PyTorch Task

PyTorch Task Type allows users to run distributed PyTorch training jobs on the Kubernetes cluster via PyTorch Operator.

Setup

In order to build image that is to be eventually submitted to Kubernetes, you’ll need to make sure it includes following:
  • pytorch and its dependencies (GPU support, distributed communication backend libs and etc.)

  • flytekit with pytorch extra (pip install flytekit[pytorch])

  • user defined flyte workflows and its dependencies

You might want to leverage official Dockerfile or prebuilt images.

Also make sure that your flyte installation is compliant with these requirements:

Usage

Use pytorch_task decorator for configuring job execution resources. Here you can specify number of worker replicas (in addition to single master) and resource requests and limits on per replica basis.

PyTorch task example (an excerpt from flytesnacks)
@inputs(
    batch_size=Types.Integer,
    test_batch_size=Types.Integer,
    epochs=Types.Integer,
    learning_rate=Types.Float,
    sgd_momentum=Types.Float,
    seed=Types.Integer,
    log_interval=Types.Integer,
    dir=Types.String)
@outputs(epoch_accuracies=[Types.Float], model_state=Types.Blob)
@pytorch_task(
    workers_count=2,
    per_replica_cpu_request="500m",
    per_replica_memory_request="4Gi",
    per_replica_memory_limit="8Gi",
    per_replica_gpu_limit="1",
)
def mnist_pytorch_job(workflow_params, batch_size, test_batch_size, epochs, learning_rate, sgd_momentum, seed, log_interval, dir, epoch_accuracies, model_state):
    backend_type = dist.Backend.GLOO

    torch.manual_seed(seed)

    device = torch.device('cuda' if torch.cuda.is_available else 'cpu')

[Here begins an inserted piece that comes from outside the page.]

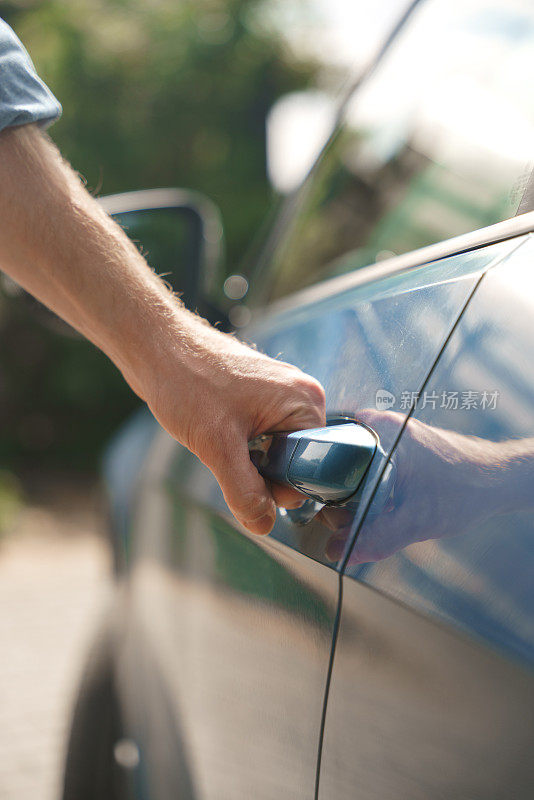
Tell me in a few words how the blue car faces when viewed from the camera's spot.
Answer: facing away from the viewer and to the left of the viewer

    if should_distribute():
        dist.init_process_group(backend=backend_type)

    kwargs = {'num_workers': 1, 'pin_memory': True} if torch.cuda.is_available else {}
    train_loader = torch.utils.data.DataLoader(
        datasets.MNIST('../data', train=True, download=True,
                       transform=transforms.Compose([
                           transforms.ToTensor(),
                           transforms.Normalize((0.1307,), (0.3081,))
                       ])),
        batch_size=batch_size, shuffle=True, **kwargs)
    test_loader = torch.utils.data.DataLoader(
        datasets.MNIST('../data', train=False, transform=transforms.Compose([
            transforms.ToTensor(),
            transforms.Normalize((0.1307,), (0.3081,))
        ])),
        batch_size=test_batch_size, shuffle=False, **kwargs)

    model = Net().to(device)

    if is_distributed():
        Distributor = nn.parallel.DistributedDataParallel if torch.cuda.is_available \
            else nn.parallel.DistributedDataParallelCPU
        model = Distributor(model)

    optimizer = optim.SGD(model.parameters(), lr=learning_rate, momentum=sgd_momentum)

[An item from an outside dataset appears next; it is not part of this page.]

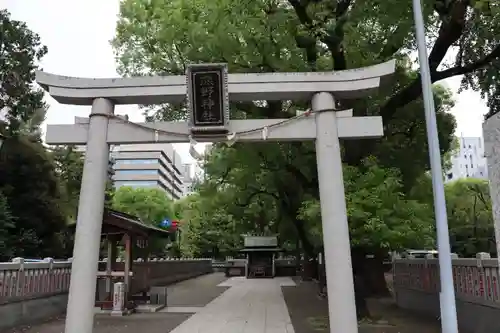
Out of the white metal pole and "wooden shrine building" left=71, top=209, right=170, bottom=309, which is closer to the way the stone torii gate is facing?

    accuracies = [epoch_step(model, device, train_loader, test_loader, optimizer, epoch, writer, log_interval) for epoch in range(1, epochs + 1)]

    model_file = "mnist_cnn.pt"
    torch.save(model.state_dict(), model_file)

    model_state.set(model_file)
    epoch_accuracies.set(accuracies)

def should_distribute():
    return dist.is_available() and WORLD_SIZE > 1


def is_distributed():
    return dist.is_available() and dist.is_initialized()

Note that if you request GPU resources, toleration like, flyte/gpu=dedicated:NoSchedule (configured in the common flyteplugins configuration) is added to pod spec automatically. So you can use respective taint to make GPU-enabled nodes available exclusively for flyte-originated GPU-oriented tasks.